- Secretary: Gianfranco Micciché
- Founded: 30 October 2010
- Dissolved: 5 September 2011
- Split from: The People of Freedom
- Succeeded by: Great South
- Ideology: Regionalism Federalism Christian democracy Conservatism

Website
- http://www.forzadelsud.it/

= Force of the South =

Defunct Italian political party

Force of the South (Forza del Sud, FdS) was a liberal-conservative political party in Italy based in Sicily.

In September 2010, after years of weighting, Gianfranco Micciché, long-time leader of Forza Italia and, later, The People of Freedom (PdL) in Sicily and Under-Secretary in the Berlusconi IV Cabinet, announced his exit from the PdL and his intention to launch a "Sicilian people's party", which would have then merged with other southern "people's parties" to form the "Party of the South". In October 2010 Force of the South was launched. Only five out of 16 regional deputies of the PdL–Sicily, the faction of the PdL led by Micciché, followed their leader into the new party.

The party was officially launched during a convention in Palermo on 30 October 2010, which was attended also by Stefania Prestigiacomo, who, although very supportive of Micciché, chose to stay in the PdL. In that occasion Micciché announced that some 25 deputies and senators were ready to join FdS. Finally only ten have managed to do so: they include seven deputies (Giuseppe Fallica, Ugo Grimaldi, Maurizio Iapicca, Gianfranco Micciché, Antonino Minardo, Francesco Stagno D'Alcontres and Giacomo Terranova) and three senators (Roberto Centaro, Mario Ferrara and Salvo Fleres), all elected in Sicily.

FdS soon broadened its scope throughout the South.
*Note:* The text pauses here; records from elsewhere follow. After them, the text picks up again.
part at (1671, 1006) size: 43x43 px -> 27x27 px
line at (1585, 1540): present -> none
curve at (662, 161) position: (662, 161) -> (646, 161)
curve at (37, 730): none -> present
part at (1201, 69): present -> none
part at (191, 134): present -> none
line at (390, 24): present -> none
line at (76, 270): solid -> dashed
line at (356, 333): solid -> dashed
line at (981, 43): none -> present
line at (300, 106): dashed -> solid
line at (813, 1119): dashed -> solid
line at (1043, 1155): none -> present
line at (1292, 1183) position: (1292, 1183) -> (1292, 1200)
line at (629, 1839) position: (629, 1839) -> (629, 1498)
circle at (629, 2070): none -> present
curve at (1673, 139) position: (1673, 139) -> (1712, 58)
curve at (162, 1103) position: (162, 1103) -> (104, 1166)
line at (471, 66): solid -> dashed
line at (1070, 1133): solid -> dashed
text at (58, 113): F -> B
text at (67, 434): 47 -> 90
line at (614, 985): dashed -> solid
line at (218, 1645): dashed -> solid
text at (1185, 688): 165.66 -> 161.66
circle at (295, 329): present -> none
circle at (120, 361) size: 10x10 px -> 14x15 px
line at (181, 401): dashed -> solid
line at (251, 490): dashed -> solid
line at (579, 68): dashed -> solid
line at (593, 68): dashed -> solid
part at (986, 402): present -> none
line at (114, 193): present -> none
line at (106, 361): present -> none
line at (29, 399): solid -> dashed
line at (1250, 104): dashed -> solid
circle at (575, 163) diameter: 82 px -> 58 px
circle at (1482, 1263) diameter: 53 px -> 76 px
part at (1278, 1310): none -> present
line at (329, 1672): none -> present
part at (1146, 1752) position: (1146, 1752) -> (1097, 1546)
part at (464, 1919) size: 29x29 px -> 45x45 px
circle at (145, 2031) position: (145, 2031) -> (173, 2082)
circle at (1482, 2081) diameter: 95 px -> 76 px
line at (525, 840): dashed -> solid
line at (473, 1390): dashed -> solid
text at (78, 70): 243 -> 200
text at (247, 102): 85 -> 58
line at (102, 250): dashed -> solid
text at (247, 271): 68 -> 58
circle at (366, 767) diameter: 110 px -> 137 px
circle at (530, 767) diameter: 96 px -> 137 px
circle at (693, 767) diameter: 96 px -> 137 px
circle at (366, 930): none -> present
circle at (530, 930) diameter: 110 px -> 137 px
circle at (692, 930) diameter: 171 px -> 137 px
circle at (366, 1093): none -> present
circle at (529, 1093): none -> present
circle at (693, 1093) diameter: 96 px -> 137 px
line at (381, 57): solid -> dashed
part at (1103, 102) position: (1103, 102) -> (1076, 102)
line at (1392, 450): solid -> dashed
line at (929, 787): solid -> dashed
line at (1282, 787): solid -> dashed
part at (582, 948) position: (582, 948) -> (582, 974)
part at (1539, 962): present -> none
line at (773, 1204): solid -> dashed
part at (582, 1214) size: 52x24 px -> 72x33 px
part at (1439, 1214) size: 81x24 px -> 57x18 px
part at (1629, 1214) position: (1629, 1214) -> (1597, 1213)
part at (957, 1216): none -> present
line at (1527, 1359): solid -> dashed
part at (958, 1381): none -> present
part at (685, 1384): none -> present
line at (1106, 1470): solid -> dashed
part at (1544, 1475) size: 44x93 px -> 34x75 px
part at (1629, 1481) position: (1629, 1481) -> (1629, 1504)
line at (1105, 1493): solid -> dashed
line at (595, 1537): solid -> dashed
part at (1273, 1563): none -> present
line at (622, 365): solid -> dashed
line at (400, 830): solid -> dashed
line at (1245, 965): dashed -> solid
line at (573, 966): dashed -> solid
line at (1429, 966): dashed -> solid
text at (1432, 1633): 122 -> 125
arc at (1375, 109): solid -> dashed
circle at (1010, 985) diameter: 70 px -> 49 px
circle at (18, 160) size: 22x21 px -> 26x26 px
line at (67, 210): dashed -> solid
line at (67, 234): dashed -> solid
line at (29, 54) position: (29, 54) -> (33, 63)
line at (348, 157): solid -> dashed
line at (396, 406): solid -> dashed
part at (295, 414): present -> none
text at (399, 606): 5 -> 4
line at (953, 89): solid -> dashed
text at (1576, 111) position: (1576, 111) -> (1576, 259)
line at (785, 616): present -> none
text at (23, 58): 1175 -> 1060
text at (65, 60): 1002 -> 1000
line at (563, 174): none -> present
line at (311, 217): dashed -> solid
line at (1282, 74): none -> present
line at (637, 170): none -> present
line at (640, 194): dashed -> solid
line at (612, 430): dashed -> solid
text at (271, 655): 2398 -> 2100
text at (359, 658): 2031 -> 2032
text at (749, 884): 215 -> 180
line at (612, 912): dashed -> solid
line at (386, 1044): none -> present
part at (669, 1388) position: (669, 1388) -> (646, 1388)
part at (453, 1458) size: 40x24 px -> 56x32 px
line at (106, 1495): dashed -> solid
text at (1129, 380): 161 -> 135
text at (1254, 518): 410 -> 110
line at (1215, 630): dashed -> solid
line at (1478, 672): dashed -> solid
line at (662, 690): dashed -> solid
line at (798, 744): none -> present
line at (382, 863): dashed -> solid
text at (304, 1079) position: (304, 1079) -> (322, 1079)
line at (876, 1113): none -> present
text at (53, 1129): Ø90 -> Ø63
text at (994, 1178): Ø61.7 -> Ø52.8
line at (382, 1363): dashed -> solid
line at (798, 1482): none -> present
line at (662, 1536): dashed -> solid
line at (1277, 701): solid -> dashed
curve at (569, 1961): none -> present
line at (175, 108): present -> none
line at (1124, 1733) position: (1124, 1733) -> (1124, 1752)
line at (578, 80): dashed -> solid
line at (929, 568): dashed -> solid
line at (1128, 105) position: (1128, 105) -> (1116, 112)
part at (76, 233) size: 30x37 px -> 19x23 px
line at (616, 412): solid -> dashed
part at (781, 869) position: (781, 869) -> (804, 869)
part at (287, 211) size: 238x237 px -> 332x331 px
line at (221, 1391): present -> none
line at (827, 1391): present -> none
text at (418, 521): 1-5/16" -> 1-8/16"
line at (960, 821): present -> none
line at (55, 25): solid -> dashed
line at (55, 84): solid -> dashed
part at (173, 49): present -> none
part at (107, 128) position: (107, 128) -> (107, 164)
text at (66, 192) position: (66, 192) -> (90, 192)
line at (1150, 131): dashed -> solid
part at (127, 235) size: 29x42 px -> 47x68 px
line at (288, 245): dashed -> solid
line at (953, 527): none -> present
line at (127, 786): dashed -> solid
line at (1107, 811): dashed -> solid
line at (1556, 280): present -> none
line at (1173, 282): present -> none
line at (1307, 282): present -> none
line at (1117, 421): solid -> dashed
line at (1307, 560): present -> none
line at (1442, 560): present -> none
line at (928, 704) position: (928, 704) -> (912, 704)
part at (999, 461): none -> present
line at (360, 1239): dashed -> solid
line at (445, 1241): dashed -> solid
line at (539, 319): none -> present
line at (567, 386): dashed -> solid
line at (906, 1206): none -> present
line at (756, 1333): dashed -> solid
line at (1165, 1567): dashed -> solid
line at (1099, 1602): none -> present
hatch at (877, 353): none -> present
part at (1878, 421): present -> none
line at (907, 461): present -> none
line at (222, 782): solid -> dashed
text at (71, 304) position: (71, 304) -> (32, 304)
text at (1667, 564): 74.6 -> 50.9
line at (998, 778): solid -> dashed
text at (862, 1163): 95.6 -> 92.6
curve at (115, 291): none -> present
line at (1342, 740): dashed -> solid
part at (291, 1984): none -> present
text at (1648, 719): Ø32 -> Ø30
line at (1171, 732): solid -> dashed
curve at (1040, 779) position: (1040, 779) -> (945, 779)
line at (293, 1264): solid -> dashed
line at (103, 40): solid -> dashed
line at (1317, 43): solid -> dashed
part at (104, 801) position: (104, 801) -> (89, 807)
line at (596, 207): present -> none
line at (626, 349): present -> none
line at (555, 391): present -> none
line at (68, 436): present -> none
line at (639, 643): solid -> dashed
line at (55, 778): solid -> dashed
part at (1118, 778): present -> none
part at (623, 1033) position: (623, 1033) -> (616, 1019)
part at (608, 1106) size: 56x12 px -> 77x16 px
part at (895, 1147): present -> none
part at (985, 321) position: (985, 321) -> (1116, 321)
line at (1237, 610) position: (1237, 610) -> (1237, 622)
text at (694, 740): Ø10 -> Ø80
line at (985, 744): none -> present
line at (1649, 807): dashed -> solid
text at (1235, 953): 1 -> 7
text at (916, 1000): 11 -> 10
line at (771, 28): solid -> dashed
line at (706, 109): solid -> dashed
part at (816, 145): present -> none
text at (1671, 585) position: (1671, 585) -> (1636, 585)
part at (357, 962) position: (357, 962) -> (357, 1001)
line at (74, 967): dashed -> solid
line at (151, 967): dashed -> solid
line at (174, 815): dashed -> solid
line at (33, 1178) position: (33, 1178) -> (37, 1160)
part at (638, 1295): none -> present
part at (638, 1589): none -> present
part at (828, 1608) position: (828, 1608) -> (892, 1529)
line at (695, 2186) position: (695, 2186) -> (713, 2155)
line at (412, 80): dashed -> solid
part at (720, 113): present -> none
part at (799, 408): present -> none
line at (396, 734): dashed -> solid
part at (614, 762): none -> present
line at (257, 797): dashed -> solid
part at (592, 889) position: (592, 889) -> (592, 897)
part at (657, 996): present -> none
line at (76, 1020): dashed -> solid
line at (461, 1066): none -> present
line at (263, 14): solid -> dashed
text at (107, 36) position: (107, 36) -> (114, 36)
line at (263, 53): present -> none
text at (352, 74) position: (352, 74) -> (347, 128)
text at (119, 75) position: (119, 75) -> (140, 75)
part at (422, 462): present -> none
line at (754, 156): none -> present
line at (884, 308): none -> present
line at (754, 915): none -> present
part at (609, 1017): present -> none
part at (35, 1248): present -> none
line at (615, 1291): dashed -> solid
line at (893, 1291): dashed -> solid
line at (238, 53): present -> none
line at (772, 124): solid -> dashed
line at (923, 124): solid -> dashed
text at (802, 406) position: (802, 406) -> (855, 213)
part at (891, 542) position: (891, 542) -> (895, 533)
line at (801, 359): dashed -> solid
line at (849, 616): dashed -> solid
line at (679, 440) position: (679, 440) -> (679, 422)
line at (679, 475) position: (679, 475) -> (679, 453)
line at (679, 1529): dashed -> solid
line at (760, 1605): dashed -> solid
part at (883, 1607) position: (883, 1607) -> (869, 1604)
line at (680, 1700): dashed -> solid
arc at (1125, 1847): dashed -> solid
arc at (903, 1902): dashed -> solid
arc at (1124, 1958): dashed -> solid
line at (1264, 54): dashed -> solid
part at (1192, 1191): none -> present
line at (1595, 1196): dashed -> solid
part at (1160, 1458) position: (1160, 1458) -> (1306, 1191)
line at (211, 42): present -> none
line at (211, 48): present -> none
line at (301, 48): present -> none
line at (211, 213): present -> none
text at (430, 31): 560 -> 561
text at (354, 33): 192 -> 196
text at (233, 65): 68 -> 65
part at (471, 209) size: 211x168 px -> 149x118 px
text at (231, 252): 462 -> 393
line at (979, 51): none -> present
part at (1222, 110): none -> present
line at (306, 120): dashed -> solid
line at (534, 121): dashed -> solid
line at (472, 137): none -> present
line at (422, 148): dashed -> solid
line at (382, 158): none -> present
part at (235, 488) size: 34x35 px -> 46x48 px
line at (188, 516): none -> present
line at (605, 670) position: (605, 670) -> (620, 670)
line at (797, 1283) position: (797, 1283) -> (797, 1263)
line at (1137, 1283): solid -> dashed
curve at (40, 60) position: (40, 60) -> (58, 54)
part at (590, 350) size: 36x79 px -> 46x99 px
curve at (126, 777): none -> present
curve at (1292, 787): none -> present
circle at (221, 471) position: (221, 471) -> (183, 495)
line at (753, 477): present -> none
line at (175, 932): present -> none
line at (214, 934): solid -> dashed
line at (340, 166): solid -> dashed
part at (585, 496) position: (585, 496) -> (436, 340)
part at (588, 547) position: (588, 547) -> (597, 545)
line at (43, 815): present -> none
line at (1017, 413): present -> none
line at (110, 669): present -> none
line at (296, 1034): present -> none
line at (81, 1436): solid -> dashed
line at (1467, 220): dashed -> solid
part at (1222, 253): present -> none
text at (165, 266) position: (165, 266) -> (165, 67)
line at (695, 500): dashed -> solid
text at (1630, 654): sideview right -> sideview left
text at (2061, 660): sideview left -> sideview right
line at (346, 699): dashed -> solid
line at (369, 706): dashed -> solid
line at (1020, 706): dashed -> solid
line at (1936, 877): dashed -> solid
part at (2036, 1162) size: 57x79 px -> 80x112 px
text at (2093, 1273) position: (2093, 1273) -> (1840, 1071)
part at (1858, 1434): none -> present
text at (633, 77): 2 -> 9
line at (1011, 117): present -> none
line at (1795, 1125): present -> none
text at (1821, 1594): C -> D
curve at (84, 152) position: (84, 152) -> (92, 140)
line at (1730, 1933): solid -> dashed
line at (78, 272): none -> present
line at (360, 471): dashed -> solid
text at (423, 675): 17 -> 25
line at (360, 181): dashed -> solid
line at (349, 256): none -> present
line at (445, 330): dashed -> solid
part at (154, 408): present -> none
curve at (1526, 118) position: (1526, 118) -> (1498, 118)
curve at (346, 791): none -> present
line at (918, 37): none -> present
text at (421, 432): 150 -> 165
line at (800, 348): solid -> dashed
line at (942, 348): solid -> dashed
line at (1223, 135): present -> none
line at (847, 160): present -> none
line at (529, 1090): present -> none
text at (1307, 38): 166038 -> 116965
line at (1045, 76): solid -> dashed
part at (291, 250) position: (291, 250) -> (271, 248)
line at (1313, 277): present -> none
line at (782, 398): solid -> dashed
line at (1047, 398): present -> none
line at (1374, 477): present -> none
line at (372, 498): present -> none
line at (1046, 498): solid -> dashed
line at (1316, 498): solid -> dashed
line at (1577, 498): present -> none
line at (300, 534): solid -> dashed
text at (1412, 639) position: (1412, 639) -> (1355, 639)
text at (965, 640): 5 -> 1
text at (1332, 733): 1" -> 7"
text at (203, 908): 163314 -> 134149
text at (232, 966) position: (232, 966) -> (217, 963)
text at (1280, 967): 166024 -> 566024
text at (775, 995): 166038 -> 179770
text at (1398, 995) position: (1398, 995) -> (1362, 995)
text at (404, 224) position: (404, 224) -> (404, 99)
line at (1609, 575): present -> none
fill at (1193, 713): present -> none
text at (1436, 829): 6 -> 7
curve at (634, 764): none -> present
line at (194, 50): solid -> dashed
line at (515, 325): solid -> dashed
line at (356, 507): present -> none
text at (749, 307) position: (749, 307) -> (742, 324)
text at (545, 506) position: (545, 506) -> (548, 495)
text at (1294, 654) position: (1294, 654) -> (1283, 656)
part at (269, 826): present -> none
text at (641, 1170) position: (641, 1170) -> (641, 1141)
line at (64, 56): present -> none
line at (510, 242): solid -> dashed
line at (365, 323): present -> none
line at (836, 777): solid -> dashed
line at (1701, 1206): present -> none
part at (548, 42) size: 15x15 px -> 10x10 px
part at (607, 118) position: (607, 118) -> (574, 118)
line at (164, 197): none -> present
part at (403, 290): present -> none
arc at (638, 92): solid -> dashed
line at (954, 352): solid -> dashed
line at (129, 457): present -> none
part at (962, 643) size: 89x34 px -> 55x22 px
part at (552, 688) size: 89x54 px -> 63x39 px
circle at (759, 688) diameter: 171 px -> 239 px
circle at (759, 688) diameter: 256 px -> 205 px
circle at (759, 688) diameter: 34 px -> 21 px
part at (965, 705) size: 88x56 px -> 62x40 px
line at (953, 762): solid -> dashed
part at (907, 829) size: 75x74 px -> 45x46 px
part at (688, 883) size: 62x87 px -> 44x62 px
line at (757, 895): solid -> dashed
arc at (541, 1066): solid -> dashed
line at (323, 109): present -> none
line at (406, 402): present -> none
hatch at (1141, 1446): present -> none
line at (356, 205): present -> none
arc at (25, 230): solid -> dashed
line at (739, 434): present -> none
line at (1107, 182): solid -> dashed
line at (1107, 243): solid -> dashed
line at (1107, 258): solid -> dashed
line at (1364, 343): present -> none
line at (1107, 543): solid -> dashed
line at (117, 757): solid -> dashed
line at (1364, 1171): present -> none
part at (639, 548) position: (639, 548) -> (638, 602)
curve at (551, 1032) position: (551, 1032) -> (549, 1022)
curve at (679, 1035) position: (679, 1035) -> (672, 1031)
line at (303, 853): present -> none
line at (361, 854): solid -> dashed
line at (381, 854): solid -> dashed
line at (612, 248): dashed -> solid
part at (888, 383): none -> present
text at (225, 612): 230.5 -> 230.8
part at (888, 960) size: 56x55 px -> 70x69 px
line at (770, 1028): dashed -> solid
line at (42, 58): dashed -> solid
In May 2011 the party had promising results in Naples (5.2%) and Reggio Calabria (4.7%), while in October it gained 6.5% of the vote in a regional election in Molise.

On 14 July 2011 FdS launched, along with We the South and I the South, the Federation of the South, later Great South, a coalition which aimed at becoming the party of the South. In January 2012 FdS formed a sub-group in the Mixed Group of the Chamber of Deputies, which included the seven FdS deputies and two new entries (Aurelio Misiti, a former member of Italy of Values who was appointed chairman, and Gerardo Soglia, from the PdL), but not the three deputies of NS.

In October 2012, the balance of accounts of the People of Freedom showed that the Force of the South had received €300,000 of financial support from PdL.